Le 25 avril 1887, Charles Lamoureux, après avoir été mandé chez le président du Conseil, M. Goblet, se trouvait forcé d'annoncer à tous les journaux que, dans les circonstances actuelles, il avait décidé l'ajournement de la représentation de Lohengrin.
Cet ajournement ne fut que momentané. Les difficultés politiques qui s'étaient élevées du côté de l'Est ayant eu à bref délai un heureux dénouement, il n'y avait plus de motifs pour retarder la représentation d'une œuvre que tous les véritables artistes attendaient avec impatience.
Le 3 mai 1887, Lohengrin voyait, pour la première fois en France, les feux de la rampe. Ceux qui ont eu le bonheur d'assister à cette unique représentation ont remporté le souvenir ineffaçable d'une interprétation hors ligne[22], qui amena bien des conversions et qui fit dire à un critique, paraphrasant le mot d'un prince spirituel et bon, qui ne craignait pas la musique; «Rien n'est changé en France; il n'y a qu'un chef-d'œuvre de plus.»
Il y avait cependant ceci de changé, c'est que la tentative faite par Lamoureux devait porter plus tard ses fruits et qu'elle préludait à l'introduction des œuvres dramatiques de Richard Wagner sur la scène française, tant à Paris qu'en province.
Les manifestations ridicules et regrettables qui eurent lieu aux abords du théâtre de l'Éden le soir de la première représentation de Lohengrin déterminèrent Lamoureux à abandonner la partie. Voici la lettre qu'il adressa le 5 mai 1887 au rédacteur en chef du Figaro:
«J'ai l'honneur de vous informer que je renonce définitivement à donner des représentations de Lohengrin.

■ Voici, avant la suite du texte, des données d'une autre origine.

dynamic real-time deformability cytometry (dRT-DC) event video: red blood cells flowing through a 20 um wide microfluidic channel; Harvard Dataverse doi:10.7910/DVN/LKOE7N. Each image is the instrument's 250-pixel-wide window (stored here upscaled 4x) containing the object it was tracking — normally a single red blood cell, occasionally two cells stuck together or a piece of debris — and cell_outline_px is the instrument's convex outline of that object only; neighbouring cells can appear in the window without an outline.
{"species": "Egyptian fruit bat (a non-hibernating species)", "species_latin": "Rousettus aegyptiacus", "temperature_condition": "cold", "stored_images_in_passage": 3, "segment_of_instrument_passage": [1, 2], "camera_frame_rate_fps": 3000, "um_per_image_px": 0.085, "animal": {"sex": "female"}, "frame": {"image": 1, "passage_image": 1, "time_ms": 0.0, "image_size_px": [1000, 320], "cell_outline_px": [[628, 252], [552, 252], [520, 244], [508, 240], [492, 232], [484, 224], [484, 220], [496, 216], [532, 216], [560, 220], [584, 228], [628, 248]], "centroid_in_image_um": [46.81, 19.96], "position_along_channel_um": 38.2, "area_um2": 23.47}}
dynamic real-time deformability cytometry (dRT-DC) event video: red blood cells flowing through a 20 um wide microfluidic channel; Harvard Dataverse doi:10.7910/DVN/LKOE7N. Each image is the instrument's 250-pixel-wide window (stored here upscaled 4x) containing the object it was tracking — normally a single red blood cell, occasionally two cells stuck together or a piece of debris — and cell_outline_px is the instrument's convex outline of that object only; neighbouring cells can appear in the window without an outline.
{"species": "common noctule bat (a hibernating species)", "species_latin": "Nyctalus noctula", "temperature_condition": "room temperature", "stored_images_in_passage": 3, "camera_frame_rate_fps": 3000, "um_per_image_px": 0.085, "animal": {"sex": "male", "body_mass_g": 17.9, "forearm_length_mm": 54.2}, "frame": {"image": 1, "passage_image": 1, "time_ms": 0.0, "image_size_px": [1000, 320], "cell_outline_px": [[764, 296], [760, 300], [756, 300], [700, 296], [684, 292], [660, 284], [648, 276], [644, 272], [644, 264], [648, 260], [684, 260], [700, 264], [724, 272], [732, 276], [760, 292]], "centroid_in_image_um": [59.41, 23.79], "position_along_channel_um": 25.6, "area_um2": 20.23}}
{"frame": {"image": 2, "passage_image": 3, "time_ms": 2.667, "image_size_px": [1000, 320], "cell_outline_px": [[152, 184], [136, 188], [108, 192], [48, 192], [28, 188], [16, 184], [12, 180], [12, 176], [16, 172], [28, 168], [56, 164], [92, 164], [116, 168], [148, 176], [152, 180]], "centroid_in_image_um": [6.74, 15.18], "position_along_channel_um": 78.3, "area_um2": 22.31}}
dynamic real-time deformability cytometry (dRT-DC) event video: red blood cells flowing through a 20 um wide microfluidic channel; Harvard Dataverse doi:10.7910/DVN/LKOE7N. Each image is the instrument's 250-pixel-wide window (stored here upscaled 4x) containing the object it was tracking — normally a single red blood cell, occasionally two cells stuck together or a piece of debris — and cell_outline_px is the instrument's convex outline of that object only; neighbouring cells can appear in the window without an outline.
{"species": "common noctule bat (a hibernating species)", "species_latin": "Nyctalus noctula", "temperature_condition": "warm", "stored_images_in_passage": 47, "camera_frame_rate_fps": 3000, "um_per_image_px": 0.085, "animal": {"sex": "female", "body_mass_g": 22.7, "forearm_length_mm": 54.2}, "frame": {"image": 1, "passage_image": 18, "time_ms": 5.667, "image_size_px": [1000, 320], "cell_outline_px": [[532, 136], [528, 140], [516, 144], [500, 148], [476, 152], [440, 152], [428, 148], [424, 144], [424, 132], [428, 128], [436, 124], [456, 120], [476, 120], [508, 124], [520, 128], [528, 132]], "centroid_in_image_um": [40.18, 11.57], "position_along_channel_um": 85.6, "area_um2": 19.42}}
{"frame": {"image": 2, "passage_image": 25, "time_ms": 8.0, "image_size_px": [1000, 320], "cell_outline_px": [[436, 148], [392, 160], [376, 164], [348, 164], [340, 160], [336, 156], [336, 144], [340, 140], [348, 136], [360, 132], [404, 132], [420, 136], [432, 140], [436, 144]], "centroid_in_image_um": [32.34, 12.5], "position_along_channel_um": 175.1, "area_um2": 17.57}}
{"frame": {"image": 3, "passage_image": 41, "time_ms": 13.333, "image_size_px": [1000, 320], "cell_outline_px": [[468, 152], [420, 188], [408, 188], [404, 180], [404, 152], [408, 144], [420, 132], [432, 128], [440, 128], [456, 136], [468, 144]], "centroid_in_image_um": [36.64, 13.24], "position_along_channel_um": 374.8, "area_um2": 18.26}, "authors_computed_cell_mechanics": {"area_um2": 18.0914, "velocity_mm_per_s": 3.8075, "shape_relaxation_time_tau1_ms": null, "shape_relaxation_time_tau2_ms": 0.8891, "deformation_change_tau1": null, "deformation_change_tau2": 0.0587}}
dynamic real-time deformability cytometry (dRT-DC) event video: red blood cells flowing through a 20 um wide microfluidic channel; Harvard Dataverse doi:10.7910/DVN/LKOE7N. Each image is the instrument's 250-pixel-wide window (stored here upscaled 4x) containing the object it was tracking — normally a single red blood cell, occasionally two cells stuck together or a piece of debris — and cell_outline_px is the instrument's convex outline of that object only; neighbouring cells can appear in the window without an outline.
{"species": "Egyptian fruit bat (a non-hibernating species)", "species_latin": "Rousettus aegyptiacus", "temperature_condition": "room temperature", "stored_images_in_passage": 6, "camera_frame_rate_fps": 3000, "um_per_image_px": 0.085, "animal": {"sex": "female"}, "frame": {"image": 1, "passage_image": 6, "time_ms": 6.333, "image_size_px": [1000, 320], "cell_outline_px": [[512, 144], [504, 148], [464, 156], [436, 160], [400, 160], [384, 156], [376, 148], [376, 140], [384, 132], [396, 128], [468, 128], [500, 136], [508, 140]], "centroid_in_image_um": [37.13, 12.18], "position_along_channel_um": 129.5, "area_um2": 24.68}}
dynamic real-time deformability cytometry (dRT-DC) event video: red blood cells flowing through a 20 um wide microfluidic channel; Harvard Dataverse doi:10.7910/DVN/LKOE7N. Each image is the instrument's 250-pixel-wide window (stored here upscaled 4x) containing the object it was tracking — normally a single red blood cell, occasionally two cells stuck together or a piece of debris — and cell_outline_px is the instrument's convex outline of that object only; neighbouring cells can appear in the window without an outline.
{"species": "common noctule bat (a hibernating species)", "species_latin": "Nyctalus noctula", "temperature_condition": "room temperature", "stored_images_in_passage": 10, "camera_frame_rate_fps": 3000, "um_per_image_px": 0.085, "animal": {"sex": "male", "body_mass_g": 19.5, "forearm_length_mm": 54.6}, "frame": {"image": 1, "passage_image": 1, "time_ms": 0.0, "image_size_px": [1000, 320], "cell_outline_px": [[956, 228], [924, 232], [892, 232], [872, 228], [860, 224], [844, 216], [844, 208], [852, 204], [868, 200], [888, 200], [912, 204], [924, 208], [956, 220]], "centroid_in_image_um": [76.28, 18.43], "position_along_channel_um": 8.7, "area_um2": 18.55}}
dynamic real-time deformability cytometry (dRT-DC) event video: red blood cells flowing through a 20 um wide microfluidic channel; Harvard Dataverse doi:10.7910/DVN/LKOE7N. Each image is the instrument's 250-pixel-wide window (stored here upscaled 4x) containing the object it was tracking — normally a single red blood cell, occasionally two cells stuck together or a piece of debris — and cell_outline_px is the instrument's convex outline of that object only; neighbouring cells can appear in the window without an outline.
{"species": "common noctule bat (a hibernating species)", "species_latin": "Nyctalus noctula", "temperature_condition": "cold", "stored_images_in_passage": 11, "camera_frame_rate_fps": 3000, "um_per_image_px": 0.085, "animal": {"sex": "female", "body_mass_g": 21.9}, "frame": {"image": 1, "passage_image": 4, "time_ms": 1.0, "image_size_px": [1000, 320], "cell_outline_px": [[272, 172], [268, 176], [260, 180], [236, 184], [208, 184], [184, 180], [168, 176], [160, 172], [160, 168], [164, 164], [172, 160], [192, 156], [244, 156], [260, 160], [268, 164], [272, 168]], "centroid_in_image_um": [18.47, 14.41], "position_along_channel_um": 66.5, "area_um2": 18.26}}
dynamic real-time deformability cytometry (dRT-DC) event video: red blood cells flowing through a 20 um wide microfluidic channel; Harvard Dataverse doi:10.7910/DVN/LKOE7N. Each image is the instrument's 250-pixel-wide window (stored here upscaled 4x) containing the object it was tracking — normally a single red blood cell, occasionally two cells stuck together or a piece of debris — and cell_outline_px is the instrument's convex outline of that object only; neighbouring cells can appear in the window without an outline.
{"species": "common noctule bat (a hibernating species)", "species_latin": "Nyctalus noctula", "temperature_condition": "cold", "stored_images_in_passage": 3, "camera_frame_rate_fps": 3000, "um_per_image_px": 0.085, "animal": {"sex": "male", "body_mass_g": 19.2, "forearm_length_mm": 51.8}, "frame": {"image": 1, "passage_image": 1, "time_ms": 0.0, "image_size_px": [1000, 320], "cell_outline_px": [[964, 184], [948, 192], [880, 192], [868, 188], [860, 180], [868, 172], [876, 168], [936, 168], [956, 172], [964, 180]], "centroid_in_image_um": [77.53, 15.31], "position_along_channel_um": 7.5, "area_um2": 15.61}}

«Je n'ai pas à qualifier les manifestations qui se produisent, après l'accueil fait par la presse et le public à l'œuvre que, dans l'intérêt de l'art, j'ai fait représenter à mes risques et périls sur une scène française.
«C'est pour des raisons d'un ordre supérieur que je m'abstiens, avec la conscience d'avoir agi exclusivement en artiste et avec la certitude d'être approuvé par tous les honnêtes gens.»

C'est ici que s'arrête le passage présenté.